§ **Übungstext**
= = = =

Die neu entwickelte Kartoffelsorte bildet aufgrund einer gentechnischen Veränderung eine Stärke aus, die vollständig aus Amylopektin besteht und somit eine optimierte stoffliche Nutzung für die Herstellung von Papier, Textilien oder Klebstoff ermöglicht, für die bei herkömmlicher Stärke eine aufwendige Entfernung des zweiten Stärkepolymers, der Amylose, erforderlich ist.

Angebaut werden soll Amflora nach erfolgter Zulassung in Europa, da hier 80 % der globalen Kartoffelstärkeproduktion stattfindet. Die wichtigsten Länder für den Anbau und die Verarbeitung von Kartoffelstärke sind Deutschland, Niederlande, Frankreich, Dänemark, Polen und Schweden. Die Vorteile der Amflora-Kartoffel liegen im zusätzlich geschaffenen Wert für Landwirte und Stärkeindustrie, der sich auf über 100 Millionen Euro pro Jahr belaufen soll[1] und darauf basiert, dass der Einsatz von Amflora – zum Beispiel bei der Herstellung von Papier – Energie, Wasser und Rohstoffe einspart.

Amflora, die auf Stärkebildung optimiert wurde, ist essbar, aber aufgrund ihres hohen Stärkegehalts so mehlig kochend, dass sie für den Verzehr nicht geeignet ist.

= = = =

§ **Ihre Aufgaben**
A - Auf welchen Betrag pro Jahr soll sich laut Übungstext der zusätzlich geschaffene Wert für Landwirte und Stärkeindustrie belaufen?
B - Schreiben Sie den Abschnitt des Übungstextes von „Angebaut werden soll“ bis „und Rohstoffe einspart.“ neu und ersetzen Sie darin „Landwirte“ durch „Bauern“.

§ **Untersuchte Daten**
= = = =

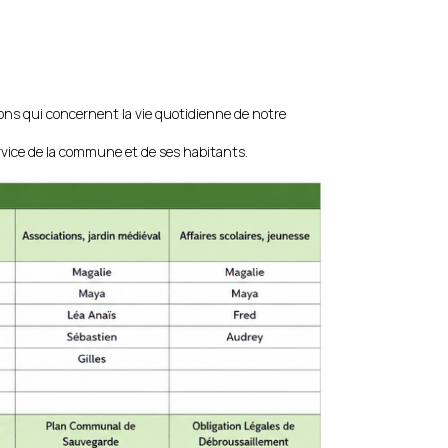
ons qui concernent la vie quotidienne de notre
rvice de la commune et de ses habitants.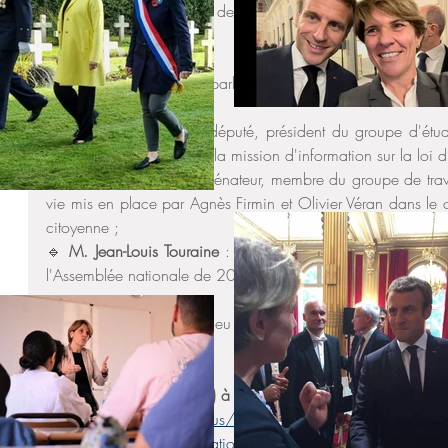
de vie, pour que la voix des Français de l’Étranger soit éga
débat.
Pour cela, j'ai invité des parlementaires spécialistes du sujet 
🔹 
M. Olivier Falorni :
 député, président du groupe d'étude
nationale et président de la mission d'information sur la loi di
🔹 
M. Xavier Iacovelli :
 sénateur, membre du groupe de travai
vie mis en place par Agnès Firmin et Olivier Véran dans le
citoyenne ; 
🔹 
M. Jean-Louis Touraine
 : ancien député et président du g
l'Assemblée nationale de 2017 à 2022.
Cette consultation aura lieu en visioconférence, 
le vendre
Paris).
 🖥️ 
Inscription (obligatoire) à la visioconférence
:
https://us02web.zoom.us/webinar/register/WN_P9b_oa
ffODXWrG7kQ#/registration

= = = =

§ **Antworten nach Aufgaben**
A - Auf über 100 Millionen Euro pro Jahr.

B -
Angebaut werden soll Amflora nach erfolgter Zulassung in Europa, da hier 80 % der globalen Kartoffelstärkeproduktion stattfindet. Die wichtigsten Länder für den Anbau und die Verarbeitung von Kartoffelstärke sind Deutschland, Niederlande, Frankreich, Dänemark, Polen und Schweden. Die Vorteile der Amflora-Kartoffel liegen im zusätzlich geschaffenen Wert für Bauern und Stärkeindustrie, der sich auf über 100 Millionen Euro pro Jahr belaufen soll[1] und darauf basiert, dass der Einsatz von Amflora – zum Beispiel bei der Herstellung von Papier – Energie, Wasser und Rohstoffe einspart.